GP2 Asia, which Ecclestone also owned but was run by the Speedcar organisation, held a round at Sentul in 2008 and Hunnisett was involved in bringing the series to the circuit. He was also a helpful man to have about for teams racing in the Macau Grand Prix, although his Sentul involvement wasn’t greatly appreciated after the GP2 weekend was inflicted by rain and Speedcar’s own NASCAR-style cars ripping up the asphalt to a degree where it caused serious damage to the GP2 cars.

It’s proven troublesome for single-seaters to fully crack the Asian market. Vietnam now has an F1-ready circuit that will likely never be raced on while India and Korea have ex-F1 venues being left to disrepair, but it’s also proven tricky for Asian drivers to get a break in Europe even after success in their home continent. What does Hunnisett think of the current situation?

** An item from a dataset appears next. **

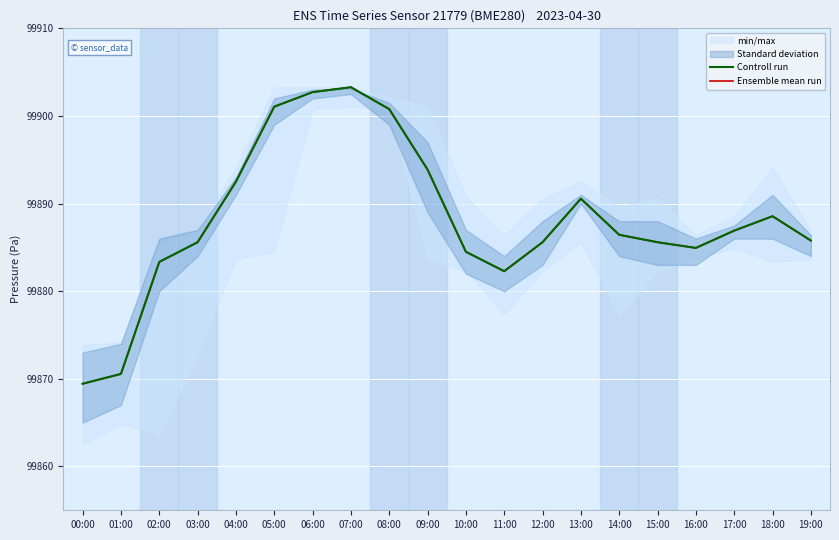

In Controll run, how many points are lower than both neighbors (excluding endpoints)?

2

“At the moment, there’s none really coming through the Asian grassroots. In GP2 you’ve got Guanyu Zhou who’s very good, but he’s already taken by Renault. There will be some more coming through, it’s just bide your time.

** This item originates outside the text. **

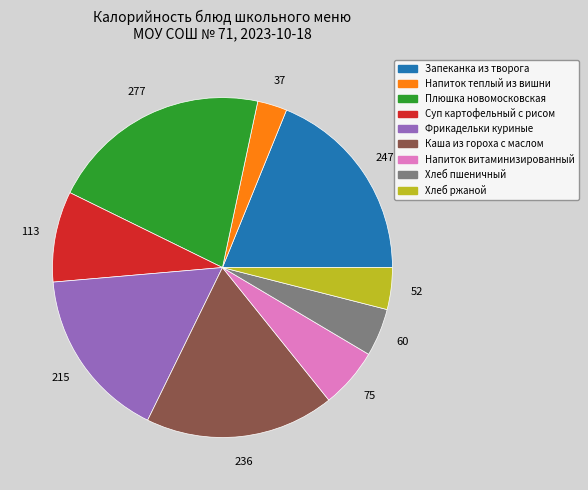

Is there any slice that represents more than half of the pie?

No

“In Asia, it’s a very interesting place, and motorsport will slowly grow. Obviously you’ve got very wealthy people and you’ve got very poor people. The middle class doesn’t exist so much as it does in Europe. Which is where most of the drivers in karting come from. The love for the sport is there, so it will grow.

“The other thing with Asian drivers, it’s not easy for them to live here [in Europe]. The food is different, the climate. You can imagine with Rio, his first team in Europe was Manor Motorsport from Yorkshire. So that was an education straight away. Manor were good, they had him making cups of tea and all-sorts, really made him part of the family. And they all loved him.

“It’s not easy for Asian drivers to come here. But the other problem you have with Asian drivers is their parents. They see motorsport as just a fun thing to do. They say ‘OK, focus on your education first’, but obviously that lasts until you’re 22/23 in Asia. Then you go and play racing cars.

“That’s why it takes longer – there’s only a certain few dedicated parents that push their children.”

And quite a lot of them are linked in some way to governments. But according to Hunnisett, it’s negotiating with the powers of F1 that’s more difficult than working with some of Asia’s most notoriously tricky political individuals of the last 50 years.

“F1 is always difficult. But it’s interesting, you learn so much. You learn not to trust too many people, but it’s very interesting. The politics and the money involved. It’s an eye-opener.

“There’s many stories. It’s been an interesting life, when you work in motorsport it teaches you so much. Especially working in F1 working with big sponsors, you learn about the law. I could become a lawyer now. Sponsorship, marketing, PR, you learn every aspect. It’s a very interesting job.”

The one thing everyone in racing needs to learn is how to win though, and Hunnisett has done a fair bit of that in each of the roles he’s had in motorsport.